当該構成によれば、駆動部は、発電部が設置されている被設置部に任意のタイミングで前記特定周波数の振動を与えることができる。これにより、確実に発電部に発電させて、発電部からセンサおよび無線通信部に必要な電力を供給させることができる。
【0007】
本発明の態様の1つは、前記駆動部は、前記工作機械においてワークの加工が行われない非加工時間に、前記被設置部に前記特定周波数の振動を与えるとしてもよい。
当該構成によれば、非加工時間を利用して被設置部に前記特定周波数の振動を与えることにより、確実に発電部に発電させることができる。
【0008】
本発明の態様の1つは、前記センサは温度センサであり、前記温度センサは、前記非加工時間に温度検出を実行するとしてもよい。
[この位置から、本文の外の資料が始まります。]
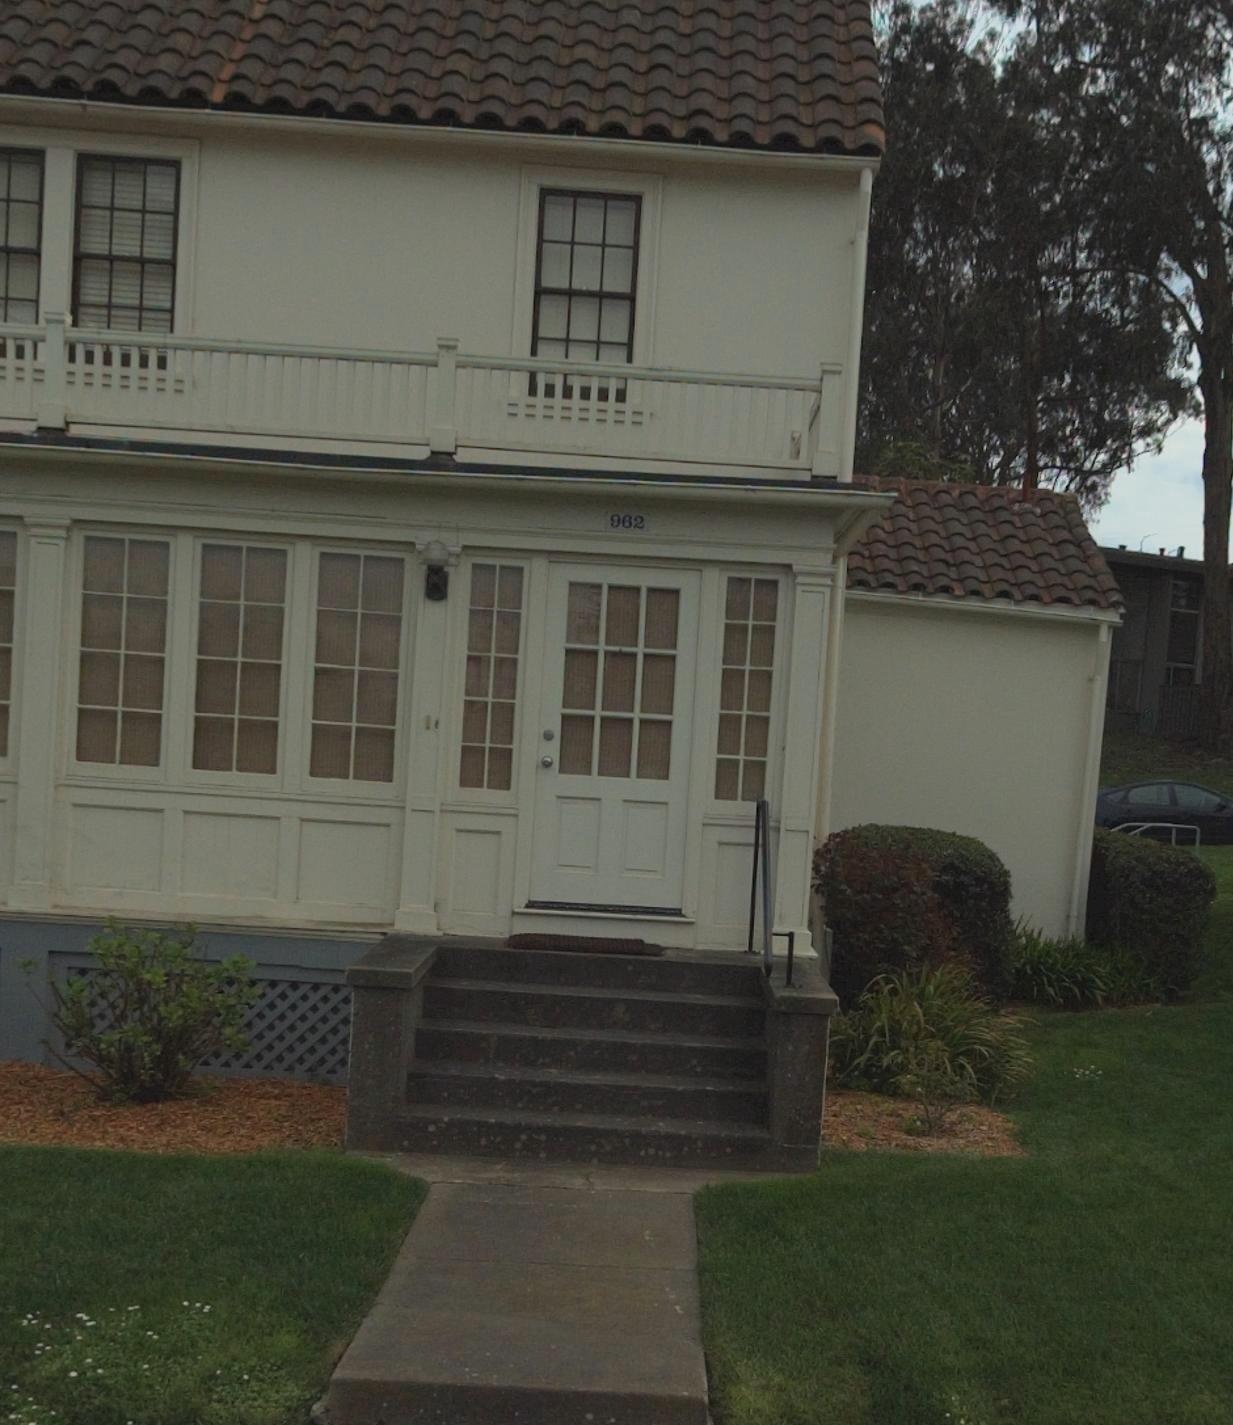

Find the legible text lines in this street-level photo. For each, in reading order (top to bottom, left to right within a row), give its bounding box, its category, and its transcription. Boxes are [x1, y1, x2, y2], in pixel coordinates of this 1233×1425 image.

[609, 512, 646, 531] StreetNumber: 962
当該構成によれば、非加工時間を利用して、発電部による発電と、当該発電された電力による温度センサの動作(温度検出)とを行うことができる。
【0009】
本発明の態様の1つは、前記センサは加速度センサであり、前記加速度センサは、前記ワークの加工が行われる加工時間に加速度検出を実行するとしてもよい。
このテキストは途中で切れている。